Envoy: US troops to be in Iraq into '09

(Agencies)
Updated: 2008-02-02 08:37

Bush has indicated he is willing to leave more troops in Iraq at the close of his presidency than envisioned only weeks or months ago. The president said last month that it's fine with him if Petraeus wants to "slow her down" to meet current security needs.

One Army brigade and two Marine battalions have already returned home and will not be replaced. Four other Army brigades are to depart by July, leaving 15 brigades, or roughly 130,000 to 135,000 troops in Iraq. Those troops were part of Bush's 2007 escalation to confront a steep rise in violence, especially in Baghdad.

The escalation worked, within limits, to reduce violence in the capital and allow what Crocker called a returning sense of normalcy. He spoke, however, hours after coordinated suicide bombings that killed dozens at outdoor markets in Baghdad. It was the single deadliest day in Iraq since Washington flooded the capital with 30,000 extra troops last spring.

Secretary of State Condoleezza Rice said the bombings prove al-Qaida is "the most brutal and bankrupt of movements" and will strengthen Iraqi resolve to reject terrorism. The bombs were strapped to two mentally disabled women and set off by remote control. The women may have been unknowing agents of death.

Crocker will be the top US negotiator in talks on the American presence with the Iraqis expected to begin this month. He said he expected an eventual "status of forces agreement" to allow for great flexibility in pursuing insurgents while not setting definite troop levels.

"I don't think al-Qaida is going to have gone away after this year, and we and the Iraqis are going to want to make sure we are able to pursue them, but questions of force levels and what not, those will be executive decisions by this president and by the next," he said. "This agreement is in no way going to get into that executive decision prerogative."

Crocker also said that Iran continues to play a negative role in training and supplying insurgents with weapons and explosives, but the ambassador made clear he remains open to renewing a three-way security dialogue with Iranian and Iraqi officials.

A new meeting among the three sides could happen in "the next week or so," he said. But he noted that he had expected such talks to take place in early January after the United States indicated it was willing to participate a month earlier.
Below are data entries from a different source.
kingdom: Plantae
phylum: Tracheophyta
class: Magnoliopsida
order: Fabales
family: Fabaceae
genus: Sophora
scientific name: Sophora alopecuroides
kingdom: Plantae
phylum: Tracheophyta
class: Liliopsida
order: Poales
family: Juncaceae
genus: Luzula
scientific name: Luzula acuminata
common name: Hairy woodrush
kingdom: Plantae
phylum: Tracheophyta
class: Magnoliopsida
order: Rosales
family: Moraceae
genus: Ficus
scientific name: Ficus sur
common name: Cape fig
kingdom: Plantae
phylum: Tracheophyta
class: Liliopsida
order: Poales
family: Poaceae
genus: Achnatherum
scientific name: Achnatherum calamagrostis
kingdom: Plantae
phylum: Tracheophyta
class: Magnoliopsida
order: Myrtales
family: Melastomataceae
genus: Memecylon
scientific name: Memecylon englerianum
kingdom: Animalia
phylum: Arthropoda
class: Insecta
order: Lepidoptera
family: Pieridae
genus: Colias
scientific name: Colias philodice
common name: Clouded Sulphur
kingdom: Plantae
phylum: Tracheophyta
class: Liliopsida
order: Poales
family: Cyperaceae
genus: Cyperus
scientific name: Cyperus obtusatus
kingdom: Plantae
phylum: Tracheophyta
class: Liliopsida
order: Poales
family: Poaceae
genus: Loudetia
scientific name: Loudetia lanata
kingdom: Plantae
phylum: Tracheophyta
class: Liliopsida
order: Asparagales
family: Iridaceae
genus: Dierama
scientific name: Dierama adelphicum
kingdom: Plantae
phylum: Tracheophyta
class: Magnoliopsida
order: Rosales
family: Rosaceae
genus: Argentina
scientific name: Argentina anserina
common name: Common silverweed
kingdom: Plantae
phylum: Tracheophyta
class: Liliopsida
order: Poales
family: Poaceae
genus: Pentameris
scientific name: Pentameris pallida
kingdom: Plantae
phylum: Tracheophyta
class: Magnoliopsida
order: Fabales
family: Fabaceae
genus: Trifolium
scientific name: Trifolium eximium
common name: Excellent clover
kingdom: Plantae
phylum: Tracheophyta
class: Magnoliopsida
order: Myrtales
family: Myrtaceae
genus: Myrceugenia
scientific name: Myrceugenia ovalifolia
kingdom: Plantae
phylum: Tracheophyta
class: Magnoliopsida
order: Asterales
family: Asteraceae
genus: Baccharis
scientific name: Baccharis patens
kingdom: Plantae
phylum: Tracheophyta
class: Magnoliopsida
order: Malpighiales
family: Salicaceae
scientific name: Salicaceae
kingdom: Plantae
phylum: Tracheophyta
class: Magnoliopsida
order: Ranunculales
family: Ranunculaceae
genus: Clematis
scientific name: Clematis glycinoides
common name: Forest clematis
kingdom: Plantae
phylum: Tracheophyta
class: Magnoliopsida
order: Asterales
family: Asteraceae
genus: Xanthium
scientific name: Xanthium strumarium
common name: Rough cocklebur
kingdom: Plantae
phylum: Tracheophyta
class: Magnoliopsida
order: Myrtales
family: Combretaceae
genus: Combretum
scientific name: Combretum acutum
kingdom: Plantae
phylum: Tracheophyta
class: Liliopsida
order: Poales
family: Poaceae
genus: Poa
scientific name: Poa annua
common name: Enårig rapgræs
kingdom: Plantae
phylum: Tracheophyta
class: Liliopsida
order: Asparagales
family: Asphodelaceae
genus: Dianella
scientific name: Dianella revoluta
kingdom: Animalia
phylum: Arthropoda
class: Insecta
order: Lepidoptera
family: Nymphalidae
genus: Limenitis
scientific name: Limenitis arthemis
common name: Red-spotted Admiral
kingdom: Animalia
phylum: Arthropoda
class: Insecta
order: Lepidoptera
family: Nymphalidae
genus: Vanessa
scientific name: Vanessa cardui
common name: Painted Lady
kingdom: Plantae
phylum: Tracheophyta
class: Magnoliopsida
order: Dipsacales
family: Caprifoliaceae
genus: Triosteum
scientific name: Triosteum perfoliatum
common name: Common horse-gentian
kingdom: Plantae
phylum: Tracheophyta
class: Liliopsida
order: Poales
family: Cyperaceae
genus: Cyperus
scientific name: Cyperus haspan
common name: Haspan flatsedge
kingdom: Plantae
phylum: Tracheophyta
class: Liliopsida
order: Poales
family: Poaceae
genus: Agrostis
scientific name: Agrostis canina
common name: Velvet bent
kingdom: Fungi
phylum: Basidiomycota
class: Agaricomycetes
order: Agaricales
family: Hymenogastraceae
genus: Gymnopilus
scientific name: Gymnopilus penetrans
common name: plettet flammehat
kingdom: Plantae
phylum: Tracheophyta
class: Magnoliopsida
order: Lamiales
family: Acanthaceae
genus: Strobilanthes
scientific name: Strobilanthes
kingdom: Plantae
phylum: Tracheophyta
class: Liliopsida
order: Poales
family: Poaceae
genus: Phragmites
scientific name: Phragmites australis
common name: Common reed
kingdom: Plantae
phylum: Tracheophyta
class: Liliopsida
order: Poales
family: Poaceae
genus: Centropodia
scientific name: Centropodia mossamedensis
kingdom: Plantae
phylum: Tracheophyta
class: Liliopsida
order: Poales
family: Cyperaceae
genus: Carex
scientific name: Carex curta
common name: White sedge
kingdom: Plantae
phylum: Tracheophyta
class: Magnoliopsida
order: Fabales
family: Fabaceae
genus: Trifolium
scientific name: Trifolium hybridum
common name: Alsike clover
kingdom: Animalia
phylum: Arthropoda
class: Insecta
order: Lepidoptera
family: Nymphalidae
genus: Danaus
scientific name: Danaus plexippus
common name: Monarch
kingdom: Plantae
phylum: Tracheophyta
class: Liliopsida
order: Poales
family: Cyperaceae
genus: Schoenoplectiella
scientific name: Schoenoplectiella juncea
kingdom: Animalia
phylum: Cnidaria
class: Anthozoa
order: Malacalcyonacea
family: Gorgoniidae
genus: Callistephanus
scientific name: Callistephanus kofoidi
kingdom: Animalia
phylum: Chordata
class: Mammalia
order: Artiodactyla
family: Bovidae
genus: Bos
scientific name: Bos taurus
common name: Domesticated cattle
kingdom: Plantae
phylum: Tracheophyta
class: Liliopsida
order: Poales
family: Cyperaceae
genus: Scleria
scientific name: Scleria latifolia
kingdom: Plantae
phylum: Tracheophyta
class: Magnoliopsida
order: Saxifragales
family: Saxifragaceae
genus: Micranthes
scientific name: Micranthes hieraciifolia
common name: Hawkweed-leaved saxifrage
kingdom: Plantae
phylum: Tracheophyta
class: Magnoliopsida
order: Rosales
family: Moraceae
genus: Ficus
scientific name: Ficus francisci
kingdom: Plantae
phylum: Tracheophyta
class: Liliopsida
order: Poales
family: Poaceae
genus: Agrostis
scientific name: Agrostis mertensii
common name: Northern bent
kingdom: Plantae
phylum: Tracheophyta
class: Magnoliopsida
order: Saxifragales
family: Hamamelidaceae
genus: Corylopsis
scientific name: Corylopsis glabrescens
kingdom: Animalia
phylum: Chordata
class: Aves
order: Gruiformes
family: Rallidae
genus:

"The Iranians may be ready to come back to the table and if they are, we'll be there," Crocker said. "I am perfectly ready to sit down with my counterpart and would expect to do so."

However, he said a lower-level meeting of security officials probably would precede any ambassadorial meeting, which would be his fourth with the Iranian ambassador to Iraq since he arrived in Baghdad nearly one year ago.

Another Iraqi neighbor, Syria, which Washington accuses of allowing foreign fighters to enter Iraq from its territory, appears to have clamped down on such border crossings, Crocker said.

"We have seen a downturn in the number of suicide bombers coming across" the border and that "was not just a coincidence," he said.